Exercise: Starting at the top line and ending at the bottom one, repeat the entries exactly and drop every picture.

Dataset records section start

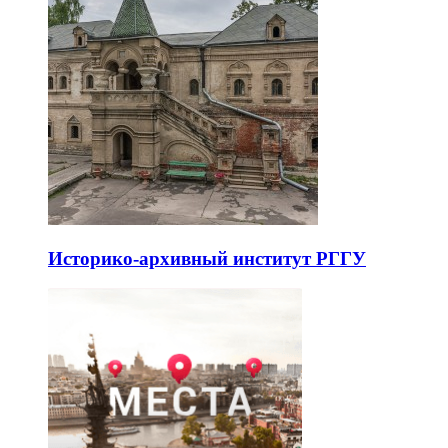
Историко-архивный институт РГГУ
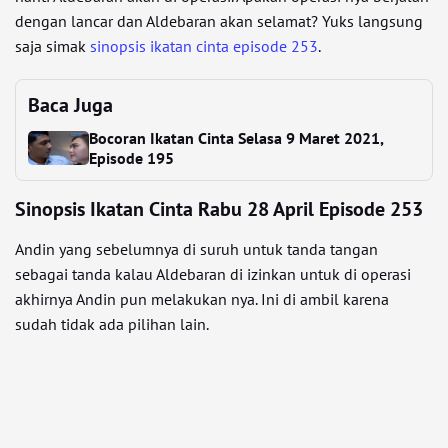
dengan lancar dan Aldebaran akan selamat? Yuks langsung
saja simak
sinopsis ikatan cinta episode 253
.
Baca Juga
Bocoran Ikatan Cinta Selasa 9 Maret 2021,
Episode 195
Sinopsis Ikatan Cinta Rabu 28 April Episode 253
Andin yang sebelumnya di suruh untuk tanda tangan
sebagai tanda kalau Aldebaran di izinkan untuk di operasi
akhirnya Andin pun melakukan nya. Ini di ambil karena
sudah tidak ada pilihan lain.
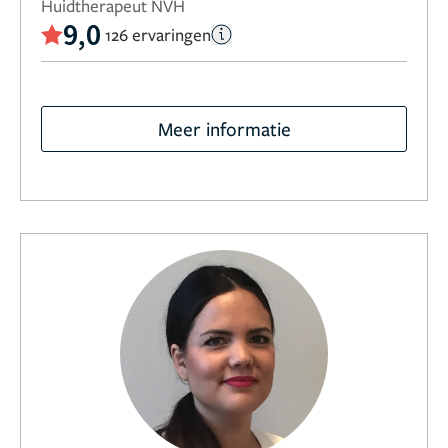
Huidtherapeut NVH
9,0
126 ervaringen
Meer informatie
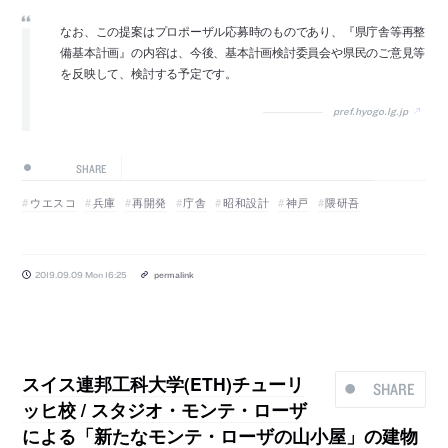
なお、この提案はプロポーザル応募時のものであり、『県庁舎等再整
備基本計画』の内容は、今後、基本計画検討委員会や県民のご意見等
を反映して、検討する予定です。
pref.hyogo.lg.jp
SHARE
ウエスコ
兵庫
再開発
庁舎
昭和設計
神戸
隈研吾
2019.09.09 Mon 16:25
permalink
スイス連邦工科大学(ETH)チューリ
SHARE
ッヒ校 / スタジオ・モンテ・ローザ
による「新たなモンテ・ローザの山小屋」の建物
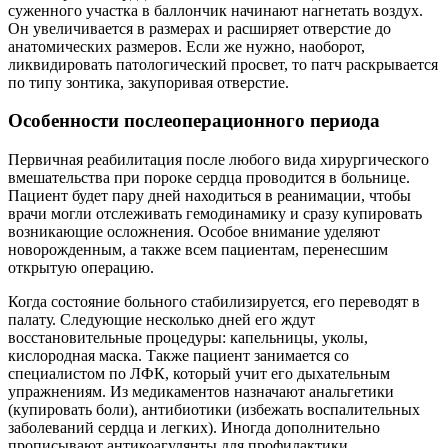
суженного участка в баллончик начинают нагнетать воздух.
Он увеличивается в размерах и расширяет отверстие до
анатомических размеров. Если же нужно, наоборот,
ликвидировать патологический просвет, то патч раскрывается
по типу зонтика, закупоривая отверстие.
Особенности послеоперационного периода
Первичная реабилитация после любого вида хирургического
вмешательства при пороке сердца проводится в больнице.
Пациент будет пару дней находиться в реанимации, чтобы
врачи могли отслеживать гемодинамику и сразу купировать
возникающие осложнения. Особое внимание уделяют
новорожденным, а также всем пациентам, перенесшим
открытую операцию.
Когда состояние больного стабилизируется, его переводят в
палату. Следующие несколько дней его ждут
восстановительные процедуры: капельницы, уколы,
кислородная маска. Также пациент занимается со
специалистом по ЛФК, который учит его дыхательным
упражнениям. Из медикаментов назначают анальгетики
(купировать боли), антибиотики (избежать воспалительных
заболеваний сердца и легких). Иногда дополнительно
прописывают антикоагулянты для профилактики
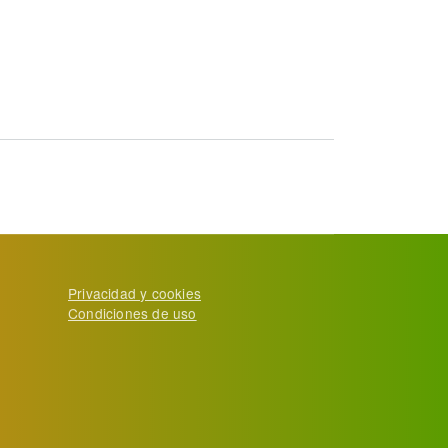
Privacidad y cookies
Condiciones de uso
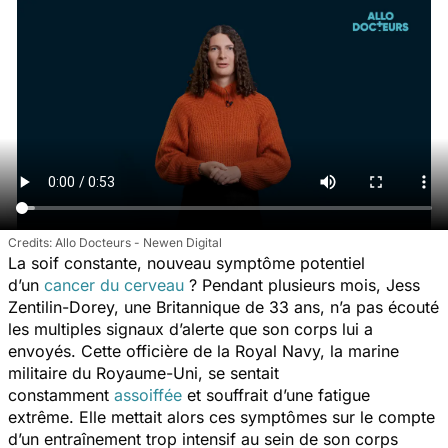
Allo Docteurs - Newen Digital
La soif constante, nouveau symptôme potentiel
d’un
cancer du cerveau
? Pendant plusieurs mois, Jess
Zentilin-Dorey, une Britannique de 33 ans, n’a pas écouté
les multiples signaux d’alerte que son corps lui a
envoyés. Cette officière de la Royal Navy, la marine
militaire du Royaume-Uni, se sentait
constamment
assoiffée
et souffrait d’une fatigue
extrême. Elle mettait alors ces symptômes sur le compte
d’un entraînement trop intensif au sein de son corps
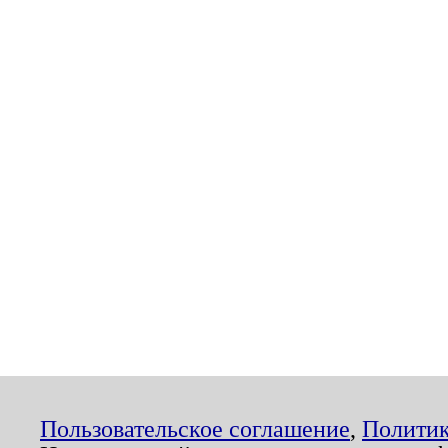
Пользовательское соглашение
,
Политик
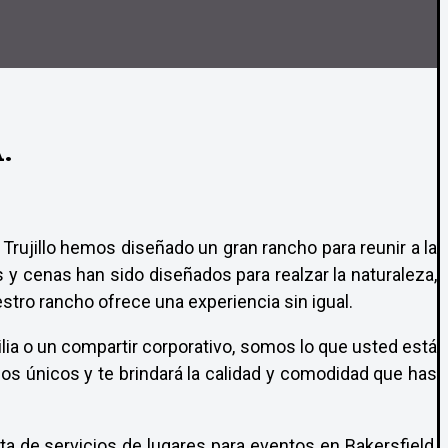
.
Trujillo hemos diseñado un gran rancho para reunir a la
 y cenas han sido diseñados para realzar la naturaleza,
stro rancho ofrece una experiencia sin igual.
ilia o un compartir corporativo, somos lo que usted está
os únicos y te brindará la calidad y comodidad que has
a de servicios de lugares para eventos en Bakersfield,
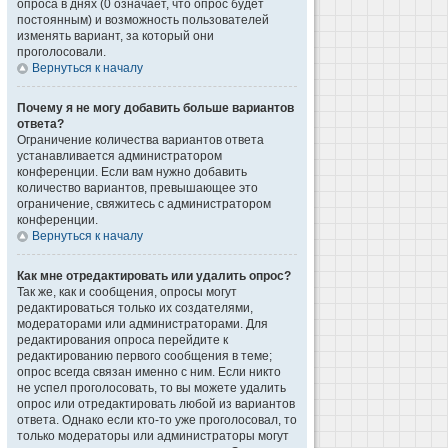
опроса в днях (0 означает, что опрос будет
постоянным) и возможность пользователей
изменять вариант, за который они
проголосовали.
Вернуться к началу
Почему я не могу добавить больше вариантов
ответа?
Ограничение количества вариантов ответа
устанавливается администратором
конференции. Если вам нужно добавить
количество вариантов, превышающее это
ограничение, свяжитесь с администратором
конференции.
Вернуться к началу
Как мне отредактировать или удалить опрос?
Так же, как и сообщения, опросы могут
редактироваться только их создателями,
модераторами или администраторами. Для
редактирования опроса перейдите к
редактированию первого сообщения в теме;
опрос всегда связан именно с ним. Если никто
не успел проголосовать, то вы можете удалить
опрос или отредактировать любой из вариантов
ответа. Однако если кто-то уже проголосовал, то
только модераторы или администраторы могут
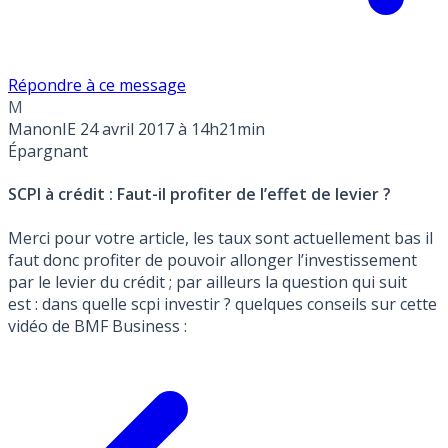
Répondre à ce message
M
ManonIE
24 avril 2017 à 14h21min
Épargnant
SCPI à crédit : Faut-il profiter de l’effet de levier ?
Merci pour votre article, les taux sont actuellement bas il
faut donc profiter de pouvoir allonger l’investissement
par le levier du crédit ; par ailleurs la question qui suit
est : dans quelle scpi investir ? quelques conseils sur cette
vidéo de BMF Business :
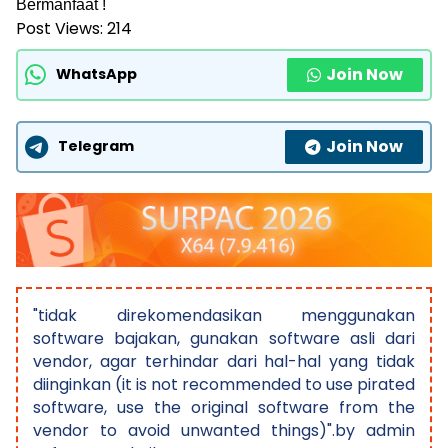
Bermanfaat !
Post Views:
214
Join Now
WhatsApp
Join Now
Telegram
"tidak direkomendasikan menggunakan
software bajakan, gunakan software asli dari
vendor, agar terhindar dari hal-hal yang tidak
diinginkan (it is not recommended to use pirated
software, use the original software from the
vendor to avoid unwanted things)".by admin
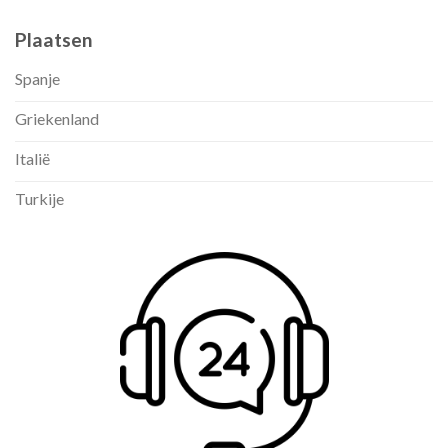
Plaatsen
Spanje
Griekenland
Italië
Turkije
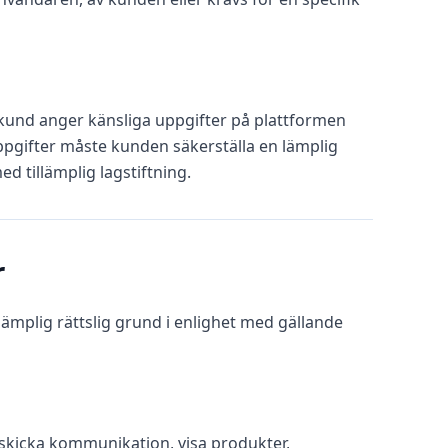
 kund anger känsliga uppgifter på plattformen
ppgifter måste kunden säkerställa en lämplig
 tillämplig lagstiftning.
r
ämplig rättslig grund i enlighet med gällande
 skicka kommunikation, visa produkter,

Dataset records section end

Written answer:
Историко-архивный институт РГГУ
dengan lancar dan Aldebaran akan selamat? Yuks langsung
saja simak
sinopsis ikatan cinta episode 253
.
Baca Juga
Bocoran Ikatan Cinta Selasa 9 Maret 2021,
Episode 195
Sinopsis Ikatan Cinta Rabu 28 April Episode 253
Andin yang sebelumnya di suruh untuk tanda tangan
sebagai tanda kalau Aldebaran di izinkan untuk di operasi
akhirnya Andin pun melakukan nya. Ini di ambil karena
sudah tidak ada pilihan lain.
Huidtherapeut NVH
9,0
126 ervaringen
Meer informatie
なお、この提案はプロポーザル応募時のものであり、『県庁舎等再整
備基本計画』の内容は、今後、基本計画検討委員会や県民のご意見等
を反映して、検討する予定です。
pref.hyogo.lg.jp
SHARE
ウエスコ
兵庫
再開発
庁舎
昭和設計
神戸
隈研吾
2019.09.09 Mon 16:25
permalink
スイス連邦工科大学(ETH)チューリ
SHARE
ッヒ校 / スタジオ・モンテ・ローザ
による「新たなモンテ・ローザの山小屋」の建物
суженного участка в баллончик начинают нагнетать воздух.
Он увеличивается в размерах и расширяет отверстие до
анатомических размеров. Если же нужно, наоборот,
ликвидировать патологический просвет, то патч раскрывается
по типу зонтика, закупоривая отверстие.
Особенности послеоперационного периода
Первичная реабилитация после любого вида хирургического
вмешательства при пороке сердца проводится в больнице.
Пациент будет пару дней находиться в реанимации, чтобы
врачи могли отслеживать гемодинамику и сразу купировать
возникающие осложнения. Особое внимание уделяют
новорожденным, а также всем пациентам, перенесшим
открытую операцию.
Когда состояние больного стабилизируется, его переводят в
палату. Следующие несколько дней его ждут
восстановительные процедуры: капельницы, уколы,
кислородная маска. Также пациент занимается со
специалистом по ЛФК, который учит его дыхательным
упражнениям. Из медикаментов назначают анальгетики
(купировать боли), антибиотики (избежать воспалительных
заболеваний сердца и легких). Иногда дополнительно
прописывают антикоагулянты для профилактики
Privacidad y cookies
Condiciones de uso
Allo Docteurs - Newen Digital
La soif constante, nouveau symptôme potentiel
d’un
cancer du cerveau
? Pendant plusieurs mois, Jess
Zentilin-Dorey, une Britannique de 33 ans, n’a pas écouté
les multiples signaux d’alerte que son corps lui a
envoyés. Cette officière de la Royal Navy, la marine
militaire du Royaume-Uni, se sentait
constamment
assoiffée
et souffrait d’une fatigue
extrême. Elle mettait alors ces symptômes sur le compte
d’un entraînement trop intensif au sein de son corps
Пользовательское соглашение
,
Политик
.
Trujillo hemos diseñado un gran rancho para reunir a la
 y cenas han sido diseñados para realzar la naturaleza,
stro rancho ofrece una experiencia sin igual.
ilia o un compartir corporativo, somos lo que usted está
os únicos y te brindará la calidad y comodidad que has
a de servicios de lugares para eventos en Bakersfield,
опроса в днях (0 означает, что опрос будет
постоянным) и возможность пользователей
изменять вариант, за который они
проголосовали.
Вернуться к началу
Почему я не могу добавить больше вариантов
ответа?
Ограничение количества вариантов ответа
устанавливается администратором
конференции. Если вам нужно добавить
количество вариантов, превышающее это
ограничение, свяжитесь с администратором
конференции.
Вернуться к началу
Как мне отредактировать или удалить опрос?
Так же, как и сообщения, опросы могут
редактироваться только их создателями,
модераторами или администраторами. Для
редактирования опроса перейдите к
редактированию первого сообщения в теме;
опрос всегда связан именно с ним. Если никто
не успел проголосовать, то вы можете удалить
опрос или отредактировать любой из вариантов
ответа. Однако если кто-то уже проголосовал, то
только модераторы или администраторы могут
Répondre à ce message
M
ManonIE
24 avril 2017 à 14h21min
Épargnant
SCPI à crédit : Faut-il profiter de l’effet de levier ?
Merci pour votre article, les taux sont actuellement bas il
faut donc profiter de pouvoir allonger l’investissement
par le levier du crédit ; par ailleurs la question qui suit
est : dans quelle scpi investir ? quelques conseils sur cette
vidéo de BMF Business :
Bermanfaat !
Post Views:
214
Join Now
WhatsApp
Join Now
Telegram
"tidak direkomendasikan menggunakan
software bajakan, gunakan software asli dari
vendor, agar terhindar dari hal-hal yang tidak
diinginkan (it is not recommended to use pirated
software, use the original software from the
vendor to avoid unwanted things)".by admin
Plaatsen
Spanje
Griekenland
Italië
Turkije
 kund anger känsliga uppgifter på plattformen
ppgifter måste kunden säkerställa en lämplig
 tillämplig lagstiftning.
r
ämplig rättslig grund i enlighet med gällande
 skicka kommunikation, visa produkter,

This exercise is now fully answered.